Tarefas e exercícios ->
1) Responda às perguntas seguintes com base no texto sobre a inovação em Portugal.
(a) Que desempenho apresenta o país nos indicadores europeus, segundo o texto?
(b) Na análise de Helena Taveira, a que se deve, em grande parte, o rótulo de "inovadores moderados"?
(c) Que gigantes foram atraídos pela criação de hubs tecnológicos?
2) Transcreva do texto sobre a inovação em Portugal tudo desde "Investment Manager da" até "nível mais competitivo.".

Texto fornecido ->
........
Investment Manager da Portugal Ventures
Ainda assim, reconheceu que, apesar dos progressos, o país apresenta uma performance apenas moderada nos indicadores europeus - algo que espera ver melhorado num futuro próximo, graças a medidas profundas de reestruturação e às chamadas "agendas mobilizadoras", que podem impulsionar o ecossistema para um nível mais competitivo.
Na análise de Helena Taveira, esse rótulo de "inovadores moderados" resulta, em grande parte, da falta de financiamento em fases críticas, como a internacionalização de projetos que já tenham demonstrado robustez. "Sem inovação, as vantagens competitivas ficam comprometidas", alertou, apontando ainda a carência de tração comercial para a ciência produzida nas universidades.
E, embora existam políticas públicas e exemplos inspiradores no terreno - da saúde à energia, passando pela criação de hubs tecnológicos que atraíram gigantes como a Amazon e a Google -, Helena reforçou que "precisamos de dinheiro" para dar o salto.
........
Dados fornecidos ->
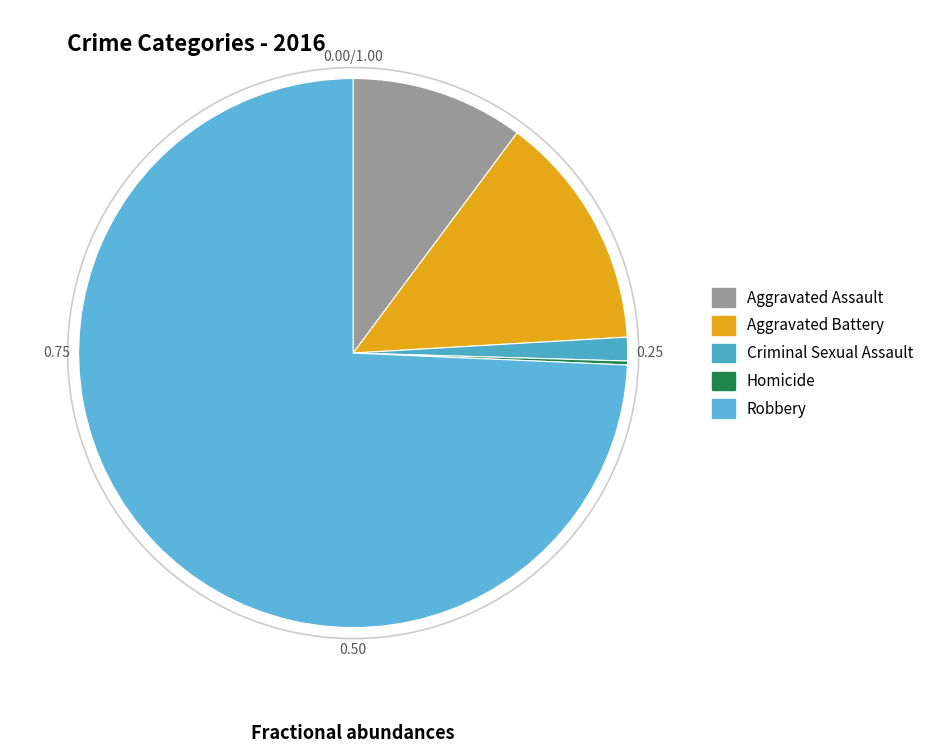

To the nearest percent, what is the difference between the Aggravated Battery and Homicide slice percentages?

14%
........
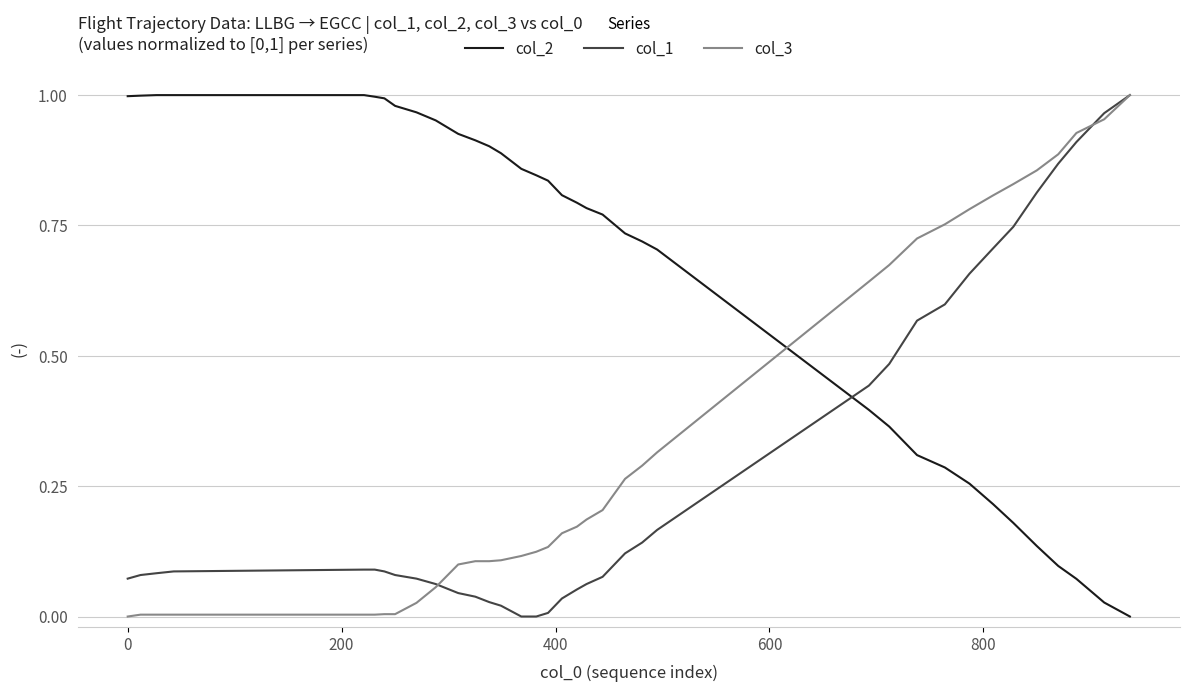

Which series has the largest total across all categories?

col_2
........
Resultados ->
1)
(a) O país apresenta uma performance apenas moderada nos indicadores europeus.
(b) Deve-se, em grande parte, à falta de financiamento em fases críticas, como a internacionalização de projetos que já tenham demonstrado robustez.
(c) Foram atraídas a Amazon e a Google.

2)
Investment Manager da Portugal Ventures
Ainda assim, reconheceu que, apesar dos progressos, o país apresenta uma performance apenas moderada nos indicadores europeus - algo que espera ver melhorado num futuro próximo, graças a medidas profundas de reestruturação e às chamadas "agendas mobilizadoras", que podem impulsionar o ecossistema para um nível mais competitivo.